Passage START
Verify CDP is accessible
Make sure you can access this from a device which is not joined to the AD domain. There should be no authentication prompts. The default URL will be similar to:
If you’re using Edge it will probably try to redirect you to https://ca-server.domain/CertEnroll/Ca-Name.crl, this can be disabled via going to edge://flags/#unsafely-treat-insecure-origin-as-secure and adding the CA server’s FQDN.
Deploying the root CA certificate to the devices
The Azure AD joined devices will need to have a copy of your AD CA root certificate in their Trusted Root store. Export your root CA from the Certification Authority console by going to the CA Properties > General > Select the latest certificate > View certificate > Details > Copy to file. Save this as a Base64 encoded .CER file.
We need to deploy this – if you are using MS Endpoint Manager (aka Intune), we can do this using a configuration profile – in the Intune portal, go to Devices > Configuration profiles and click on Create profile. Select the platform (Windows 10 and later), then Profile type: Templates > Trusted certificate. If you’re trying to deploy this to other devices, the profile type may be slightly different but it should be obvious which one is a trusted certificate.
Run through the steps, uploading the CA root certificate’s .cer file you exported previously. Complete the assignments as required, and finish the wizard.
Passage END
Excerpted records START
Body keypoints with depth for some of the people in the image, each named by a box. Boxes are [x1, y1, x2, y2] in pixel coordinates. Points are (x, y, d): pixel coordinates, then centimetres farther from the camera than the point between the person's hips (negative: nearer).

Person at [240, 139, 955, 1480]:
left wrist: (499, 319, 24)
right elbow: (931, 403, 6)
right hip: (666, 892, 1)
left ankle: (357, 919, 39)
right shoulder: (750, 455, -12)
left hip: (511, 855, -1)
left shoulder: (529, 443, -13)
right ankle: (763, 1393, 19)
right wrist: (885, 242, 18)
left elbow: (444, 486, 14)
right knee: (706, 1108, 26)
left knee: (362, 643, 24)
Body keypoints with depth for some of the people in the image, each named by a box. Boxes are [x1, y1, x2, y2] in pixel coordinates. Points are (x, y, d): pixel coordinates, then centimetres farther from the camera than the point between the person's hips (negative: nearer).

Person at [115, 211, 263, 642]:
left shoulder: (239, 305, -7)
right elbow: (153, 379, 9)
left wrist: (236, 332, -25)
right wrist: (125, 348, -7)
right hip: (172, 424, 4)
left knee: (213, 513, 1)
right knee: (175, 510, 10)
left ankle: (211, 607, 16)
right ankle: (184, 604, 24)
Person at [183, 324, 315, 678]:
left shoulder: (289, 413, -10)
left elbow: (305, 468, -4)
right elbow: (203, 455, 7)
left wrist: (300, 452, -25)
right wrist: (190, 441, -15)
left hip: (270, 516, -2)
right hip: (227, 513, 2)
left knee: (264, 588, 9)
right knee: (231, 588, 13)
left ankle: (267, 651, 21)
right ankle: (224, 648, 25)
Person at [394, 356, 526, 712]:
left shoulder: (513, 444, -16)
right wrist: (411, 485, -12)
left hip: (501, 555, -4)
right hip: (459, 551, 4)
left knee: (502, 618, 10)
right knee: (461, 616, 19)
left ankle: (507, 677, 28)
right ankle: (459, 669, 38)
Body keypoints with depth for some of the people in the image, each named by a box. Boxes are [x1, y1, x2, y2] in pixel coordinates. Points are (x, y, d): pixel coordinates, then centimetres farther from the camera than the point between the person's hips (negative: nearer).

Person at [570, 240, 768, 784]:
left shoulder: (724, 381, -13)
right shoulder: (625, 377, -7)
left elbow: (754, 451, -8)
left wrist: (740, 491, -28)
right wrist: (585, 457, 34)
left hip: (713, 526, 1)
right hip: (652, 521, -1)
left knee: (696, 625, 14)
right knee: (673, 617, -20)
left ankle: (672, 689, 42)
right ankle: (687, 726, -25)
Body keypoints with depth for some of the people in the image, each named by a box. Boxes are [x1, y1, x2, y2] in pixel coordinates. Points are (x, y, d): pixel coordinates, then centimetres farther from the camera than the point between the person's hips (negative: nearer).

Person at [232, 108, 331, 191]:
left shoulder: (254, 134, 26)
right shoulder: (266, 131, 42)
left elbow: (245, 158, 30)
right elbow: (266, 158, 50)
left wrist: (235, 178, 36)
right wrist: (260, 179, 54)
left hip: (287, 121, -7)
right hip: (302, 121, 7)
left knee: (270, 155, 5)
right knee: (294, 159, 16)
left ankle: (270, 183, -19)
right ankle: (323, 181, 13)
Excerpted records END
● **Work instructions**
1 – Summarize the passage in two sentences.
2 – Extract the part of the passage from "Deploying the root" to "a trusted certificate.".
3 – Answer these questions from the passage:
(a) What should not appear when the CDP is accessed from a device outside the AD domain?
(b) In what format should the exported root CA certificate be saved?
(c) Which platform is selected when creating the Intune profile?
The records are separate material and have no connection to the passage.

● **Task results**
1 – The CDP should be checked from a device that is not joined to the AD domain, and no authentication prompts should appear. The AD CA root certificate is then exported as a Base64 encoded .CER file and deployed to Azure AD joined devices, for example through an Intune Trusted certificate configuration profile.

2 –
Deploying the root CA certificate to the devices
The Azure AD joined devices will need to have a copy of your AD CA root certificate in their Trusted Root store. Export your root CA from the Certification Authority console by going to the CA Properties > General > Select the latest certificate > View certificate > Details > Copy to file. Save this as a Base64 encoded .CER file.
We need to deploy this – if you are using MS Endpoint Manager (aka Intune), we can do this using a configuration profile – in the Intune portal, go to Devices > Configuration profiles and click on Create profile. Select the platform (Windows 10 and later), then Profile type: Templates > Trusted certificate. If you’re trying to deploy this to other devices, the profile type may be slightly different but it should be obvious which one is a trusted certificate.

3 –
(a) Authentication prompts.
(b) As a Base64 encoded .CER file.
(c) Windows 10 and later.